** Page excerpt **
= = = = =

2

I have recently experimented with Google's seq2seq to set up a small NMT-system. I managed to get everything working, but I am still wondering about the exact difference between the number of epochs and the number of training steps of a model.

If I am not mistaken, one epoch consists of multiple training steps and has passed once your whole training data has been processed once. I do not understand, however, the difference between the two when I look at the documentation in Google's own tutorial on NMT. Note the last line of the following snippet.

export DATA_PATH=

export VOCAB_SOURCE=${DATA_PATH}/vocab.bpe.32000
export VOCAB_TARGET=${DATA_PATH}/vocab.bpe.32000
export TRAIN_SOURCES=${DATA_PATH}/train.tok.clean.bpe.32000.en
export TRAIN_TARGETS=${DATA_PATH}/train.tok.clean.bpe.32000.de
export DEV_SOURCES=${DATA_PATH}/newstest2013.tok.bpe.32000.en
export DEV_TARGETS=${DATA_PATH}/newstest2013.tok.bpe.32000.de

export DEV_TARGETS_REF=${DATA_PATH}/newstest2013.tok.de
export TRAIN_STEPS=1000000

It seems to me as if there is only a way to define the number of training steps and not the number of epochs of your model. Is it possible that there is an overlap in terminology and that it is thus not necessary to define a number of epochs?

Bram Vanroy
  • 27,032
  • 24
  • 137
  • 239
milvala
  • 311
  • 2
  • 13
  • You answered your own question. What in the linked tutorial contradicts what you said? We're not going to read all of it. – interjay Apr 10 '17 at 09:53
  • It only enables you to export a certain nr. of training steps, so I was wondering if there is still a need to specify a nr. of epochs as well. – milvala Apr 10 '17 at 09:57
  • An epoch is a fixed number of steps, so defining one defines the other. – interjay Apr 10 '17 at 10:47
  • So, just to be sure I got it: if your training data consists of 200.000 sentences and you set 1.000.000 training steps, you'll end up with the equivalent of 5 epochs? – milvala Apr 10 '17 at 12:03

1 Answers1

12

An epoch consists of going through all your training samples once. And one step/iteration refers to training over a single minibatch. So if you have 1,000,000 training samples and use a batch size of 100, one epoch will be equivalent to 10,000 steps, with 100 samples per step.

A high-level neural network framework may let you set either the number of epochs or total number of training steps. But you can't set them both since one directly determines the value of the other.

= = = = =

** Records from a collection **
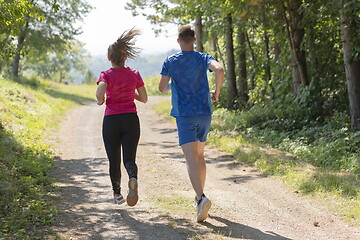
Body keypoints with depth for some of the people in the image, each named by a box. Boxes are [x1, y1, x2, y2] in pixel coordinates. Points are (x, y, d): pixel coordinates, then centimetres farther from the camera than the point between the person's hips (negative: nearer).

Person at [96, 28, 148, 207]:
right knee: (129, 159, 1)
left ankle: (117, 194, 21)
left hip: (111, 121, -1)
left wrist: (101, 101, -3)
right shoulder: (134, 74, 2)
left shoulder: (106, 75, -7)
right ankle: (133, 179, -31)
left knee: (114, 160, 13)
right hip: (131, 120, 1)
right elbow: (144, 99, 7)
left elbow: (100, 93, -25)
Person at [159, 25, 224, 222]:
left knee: (191, 159, -11)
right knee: (199, 156, 18)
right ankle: (199, 196, 26)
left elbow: (162, 88, 1)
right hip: (204, 113, 3)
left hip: (185, 115, -3)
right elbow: (219, 69, -16)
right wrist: (216, 93, -2)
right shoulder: (203, 58, 4)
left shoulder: (170, 62, 0)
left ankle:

= = = = =

** Assigned task A **
In the thread on epochs and training steps, write out the passage between "An epoch consists" and "of the other.", inclusive, swapping "framework" for "library".
** Assigned task B **
Sum up the thread on epochs and training steps in two sentences.

** Problem solution A **
An epoch consists of going through all your training samples once. And one step/iteration refers to training over a single minibatch. So if you have 1,000,000 training samples and use a batch size of 100, one epoch will be equivalent to 10,000 steps, with 100 samples per step.

A high-level neural network library may let you set either the number of epochs or total number of training steps. But you can't set them both since one directly determines the value of the other.

** Problem solution B **
A user who set up a small NMT system with Google's seq2seq asks how the number of epochs differs from the number of training steps, since the tutorial only offers a way to set training steps. The replies explain that an epoch is one pass through all the training samples while a step is training on a single minibatch, so setting one of the two determines the other.